Meulaboh, Independen News – Bupati Aceh Barat, Tarmizi, S.P., M.M., kembali menegaskan komitmennya untuk membuka keterisolasian Desa Sikundo, Kecamatan Pante Ceureumen, yang hingga kini masih sulit diakses akibat rusaknya jalan pascabanjir bandang serta seringnya luapan sungai saat hujan deras melanda kawasan itu.
“Sudah satu bulan lebih kami menerobos jalan menuju Sikundo, karena mereka masih terisolir di sana,” ujar Bupati Tarmizi, Rabu (14/1/26).

Ia menjelaskan, terdapat beberapa titik kritis di jalur menuju desa tersebut yang harus mendapatkan perhatian serius.
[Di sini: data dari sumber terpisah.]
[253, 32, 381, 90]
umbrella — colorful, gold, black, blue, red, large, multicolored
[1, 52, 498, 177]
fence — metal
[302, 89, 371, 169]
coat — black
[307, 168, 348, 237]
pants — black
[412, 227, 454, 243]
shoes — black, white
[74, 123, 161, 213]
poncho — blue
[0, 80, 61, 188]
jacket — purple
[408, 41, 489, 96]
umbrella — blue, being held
“Ada beberapa titik yang harus dialihkan aliran sungai dan ditimbun jalan yang putus di pinggir tebing. Saat hujan deras, air sungai meluap dan tanggul pun jebol lagi. Jadi kami harus menunggu air surut untuk melanjutkan pekerjaan,” kata Tarmizi.

Bupati berharap, pekerjaan perbaikan akses jalan itu dapat rampung sebelum bulan Ramadan, sehingga masyarakat dapat dengan mudah menjangkau pusat pemerintahan di ibu kota kecamatan tanpa harus menempuh perjalanan ekstrem.
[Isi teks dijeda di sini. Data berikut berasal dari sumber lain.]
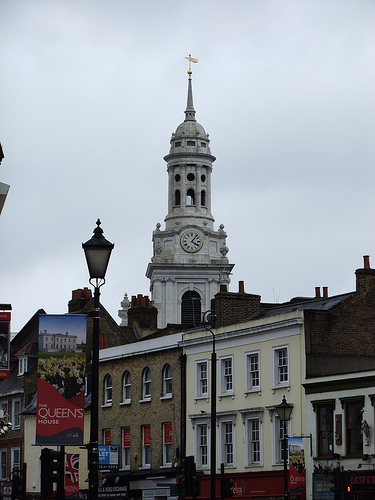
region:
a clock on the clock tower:
[179, 228, 205, 254]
“Saat ini warga yang ingin ke ibu kota kecamatan harus berjalan kaki dua jam lebih, mendaki gunung dan melewati tebing sungai yang sangat berbahaya. Kami berupaya keras agar ini segera selesai,” tambahnya.

Dalam kunjungan lapangan tersebut, Bupati Tarmizi didampingi Danrem 012/TU Brigjen TNI Windarto dan Dandim Aceh Barat untuk meninjau langsung beberapa titik jalan yang sedang dan akan dikerjakan.
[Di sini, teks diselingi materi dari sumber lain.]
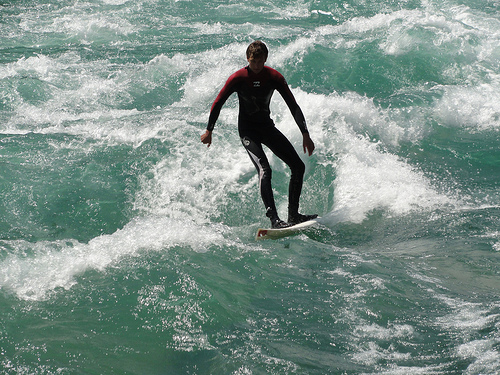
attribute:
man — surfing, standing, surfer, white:
[202, 33, 325, 222]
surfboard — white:
[256, 215, 335, 238]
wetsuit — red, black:
[245, 70, 299, 213]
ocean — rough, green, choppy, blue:
[18, 237, 481, 357]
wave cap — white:
[347, 166, 437, 213]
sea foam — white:
[67, 235, 143, 267]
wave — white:
[307, 27, 462, 78]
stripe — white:
[250, 153, 268, 189]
“Saat kami berada di lokasi, tiba-tiba melihat seorang ibu melintasi tebing sungai yang licin dan terjal sambil membawa anaknya yang sakit. Anak kecilnya diare dan kakaknya gatal-gatal. Situasi seperti ini sungguh menyayat hati,” ungkapnya.
Bupati pun berharap, upaya yang dilakukan pemerintah daerah bersama TNI dan masyarakat dapat segera membuahkan hasil. “Semoga Allah mudahkan dan pekerjaan ini cepat selesai. Aamiin,” tutupnya.